So now we know Kevin Rudd’s dealings with AustChina haven’t been limited to trips to China and sundry other points on the globe. This morning he told journalists he had met with AustChina founder Ian Tang for, he says, a cup of coffee and quick chat in Brisbane in “November or December” last year.

Yesterday it was revealed that two other members of the AustChina Five, Tony Burke and Wayne Swan, had also met with Tang in February.

Rudd has declined to release any documentation relating to his travel with AustChina or his dealings with the company.

The AustChina story is now getting into the sort of nitty-gritty that only politics addicts truly enjoy. But small details keep emerging that raise questions about AustChina. Yesterday Crikey stated that Q-Mac, a Perth communications equipment company, had sold high-frequency radios to the Sudanese Army in 2003. Q-Mac is listed on the Beijing AustChina website as a “strategic partner” of AustChina, which paid for Kevin Rudd’s trip to Darfur in 2006.

It turns out that “strategic partner” is slightly misleading. Misleading in the sense of being completely wrong. Q-Mac has advised that it had never heard of AustChina until Tuesday this week, and sells its Chinese orders through an entirely different company. AustChina now says Q-Mac is merely one of several firms it is “in discussion” with regarding business opportunities in China.

The firms Radio Frequency Systems, Longreach, Integrated Research and Future Fibre Technologies, as well as the CSIRO, might like to know they are also considered “strategic partners” of AustChina.

So now we know Kevin Rudd was not in Darfur at the expense of a company with indirect links with the Sudanese military.

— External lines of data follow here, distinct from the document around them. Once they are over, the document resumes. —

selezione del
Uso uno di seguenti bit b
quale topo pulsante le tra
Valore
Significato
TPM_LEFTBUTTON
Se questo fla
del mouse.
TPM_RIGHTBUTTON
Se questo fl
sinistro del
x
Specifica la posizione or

But Rudd and his colleagues might pause and consider their links with a company with such a flexible approach to the truth. Ever since Labor’s links with AustChina became known, we have been wondering just who exactly this company is. Misleading information on its website doesn’t do much to clear up the mystery.

And perhaps the Prime Minister can tell us if he’ll be catching up with Mr Tang and his associates when he visits Beijing in April.